Safety Hero: Chris Carter of Orchard Mesa Irrigation

Building a Consensus on Safety

For many districts, a work culture defined by safety doesn’t form overnight. It takes dedicated, consistent, committed, and hard-working people to foster its growth. We want to recognize an individual that exemplifies these qualities and has worked to make their own district a safer place.

This quarter, we have selected Chris Carter from Orchard Mesa Irrigation District as Safety Hero. During her two year tenure, Carter has served as the district’s Safety Coordinator and Administrative Assistant. Carter joined the OMID team in part to develop the Safety Program, which, up to that point, had not reached its full potential.

“It was quite overwhelming in the beginning,” Carter says. “We had so many areas that we needed to create programs, policies, and training for.”

It didn’t take long for Carter to grow into her role. As Safety Coordinator, Chris took on the task of researching and acquiring appropriate safety equipment. She also performs monthly inspections and investigates safety concerns. Chris leads the charge on monthly safety meetings, inviting guest speakers like the CSD Pool’s safety consultant, Adam Johnsen.

“Over the last couple of years I have worked with Chris on multiple projects. She worked really hard to develop what their safety program is today,” Johnsen says. “She has transformed it one day at time by gathering her resources and making things happen.”

Carter coordinates with local agencies to provide an external perspective on their program. She worked with the local fire department to perform training on fire extinguisher use, first-aid, and confined-space rescue training. She also coordinated with an outside entity to perform a mock OSHA inspection to determine areas where their district was deficient in their safety program. Following this inspection, Carter says she was given a long list of items which proved to be a breakthrough.

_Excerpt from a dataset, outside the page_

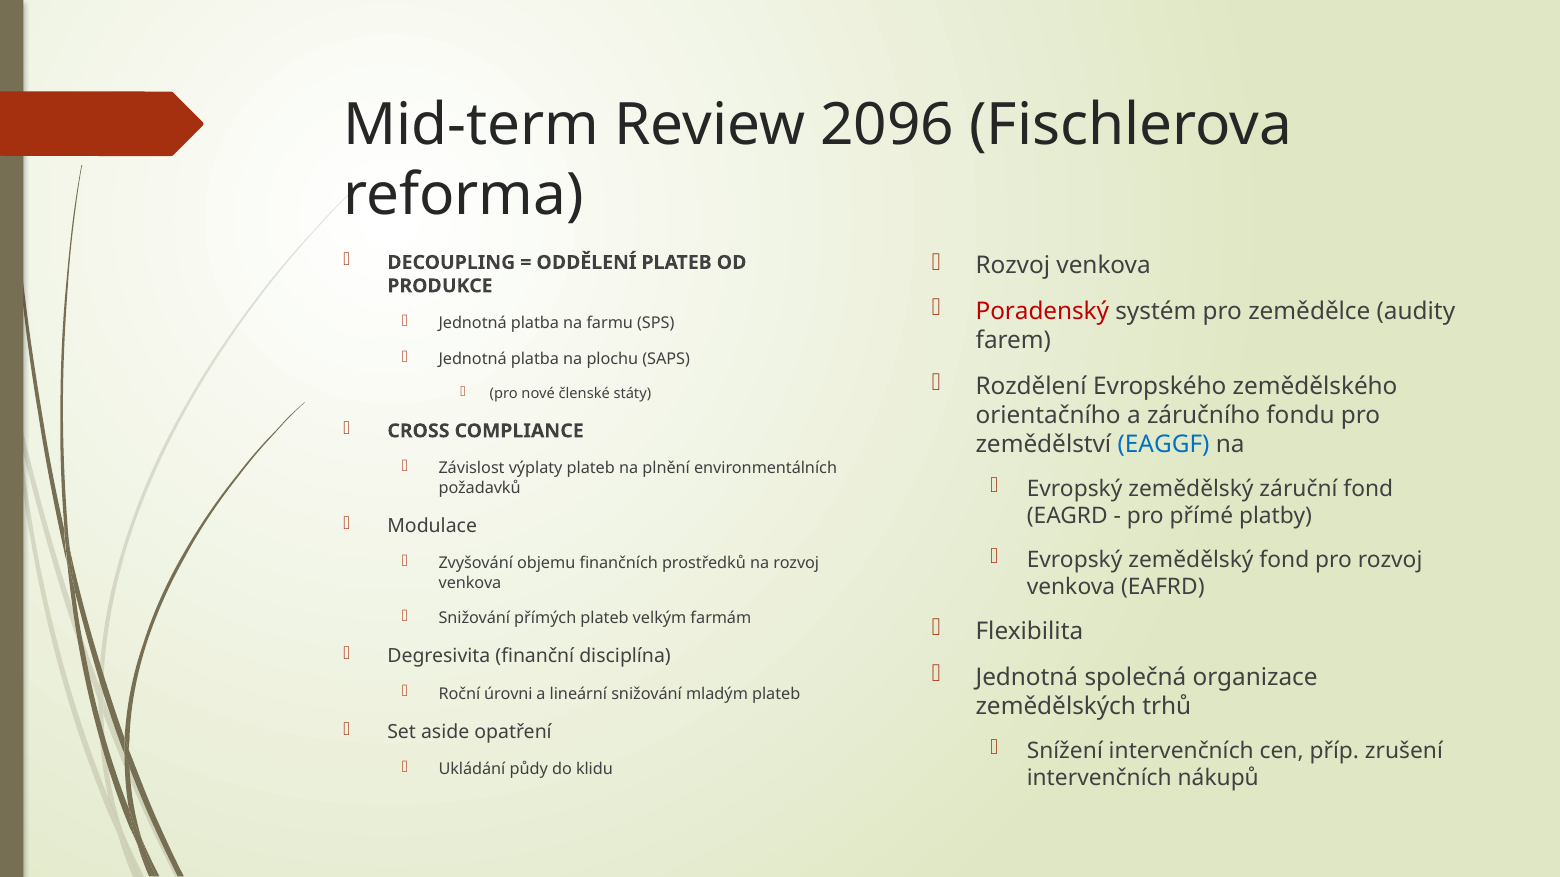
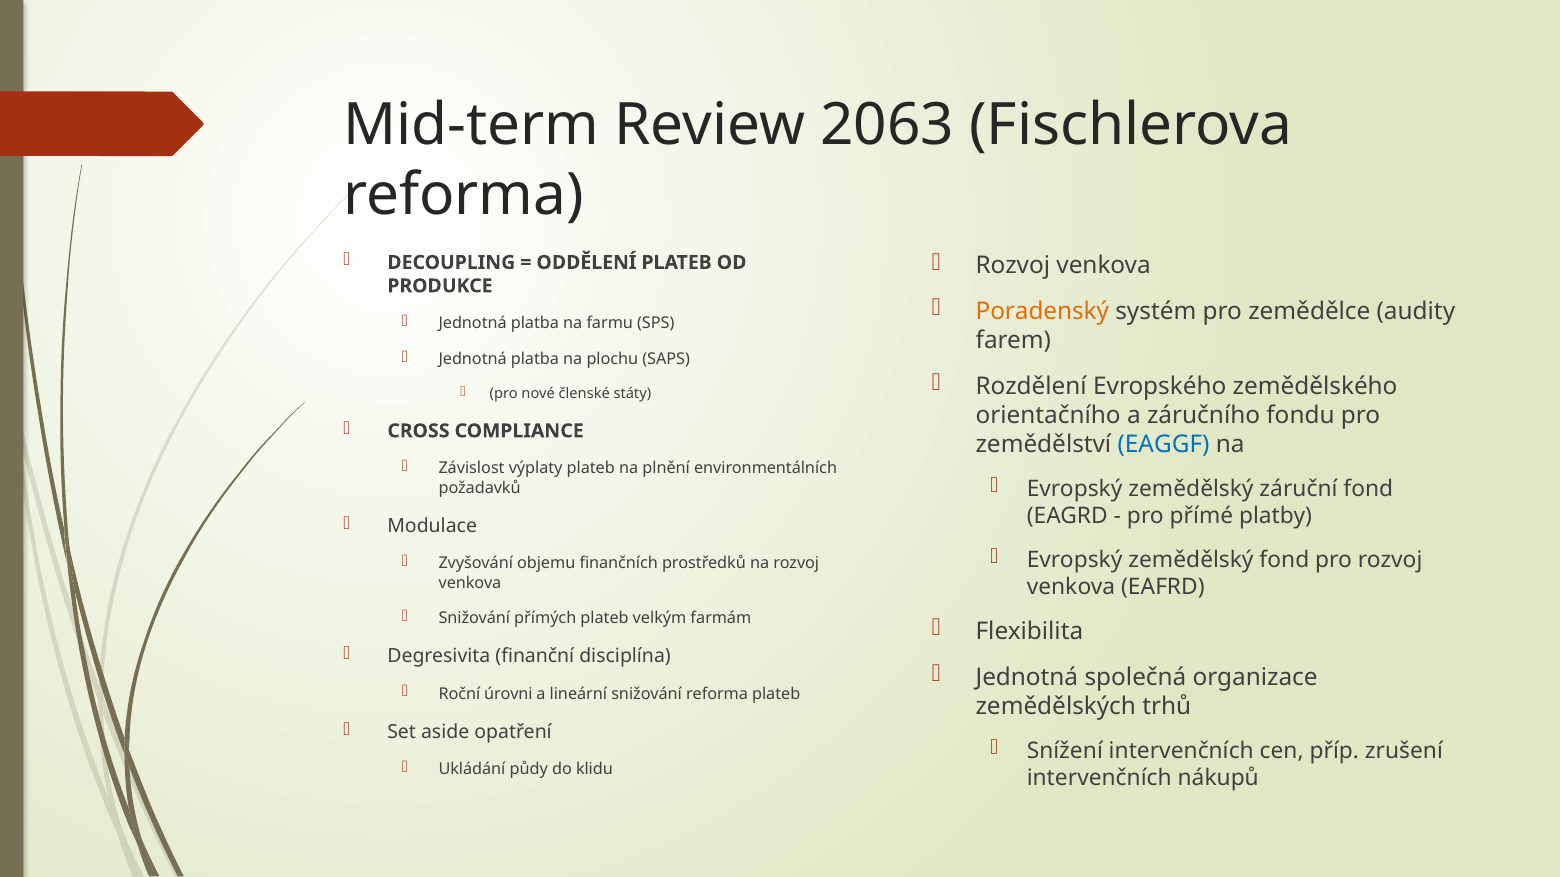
2096: 2096 -> 2063
Poradenský colour: red -> orange
snižování mladým: mladým -> reforma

“This [list] gave us a path to start tackling our inadequacies,” Carter says.

The mock inspections underscored the need for regular meetings and discussions, and from the list provided, Carter created a monthly safety meeting calendar, sometimes matching discussions with seasonal issues, such as heat stress in the summertime. The conversations prompted by these regular meetings work wonders in engaging staff and solving their district problems.

“Many times, this opens a dialogue for what has worked in the past and what hasn’t and what we can do differently,” Carter says.

They also discuss projects and what safety equipment is needed for their execution. The use of personal protective equipment is an integral part of OMID’s operations, and Carter verifies what equipment needs to be upgraded in addition to what will actually be put to use.

“We can purchase all the safety equipment possible,” Carter says, “but if employees are not going to use it because it does not fit or is extremely uncomfortable, it is a waste of money and becomes a safety concern.” The CSD Pool’s Safety and Loss Prevention Grant Program has helped fund additions and improvements to the district’s PPE.

“We were not prepared for the expense to get our safety program started,” Chris says. “The Safety Grants helped accomplish this. We purchased fire extinguishers, respirators, and eye and hearing protection.”

Carter has been instrumental, if not the central figure, at OMID when it comes to their safety culture. When she started at OMID, the district didn’t have anyone to devote their time to safety. In the past, safety meetings were held on a monthly basis with little training, but there was no actual program. That all changed over time.

“Now, our employees are using the policies and procedures we have developed. Safety is a part of our daily jobs, but it is also a work in progress,” Carter says. “We continue to review the way we approach safety.”

For Carter, the success of the position and program depends on a lot more than just one person. Employees often have great suggestions for ways to improve safety. Sometimes the ideas are offered in their safety meetings, and other times, they come into her office.

Much has changed since the beginning of Carter’s tenure. Employees have come to understand the safety program is in place for their own well-being. “We want every employee to take safety seriously, so that when the day is done, they can leave work at work and enjoy their time away from here,” Carter says.

For Carter, her role at OMID has been a fulfilling one. She notes that from management to each individual employee at OMID, every person has helped to make her vision a reality. “We are just starting this safety journey and although we have come a long way, this is a work in progress that we will continue to pursue.”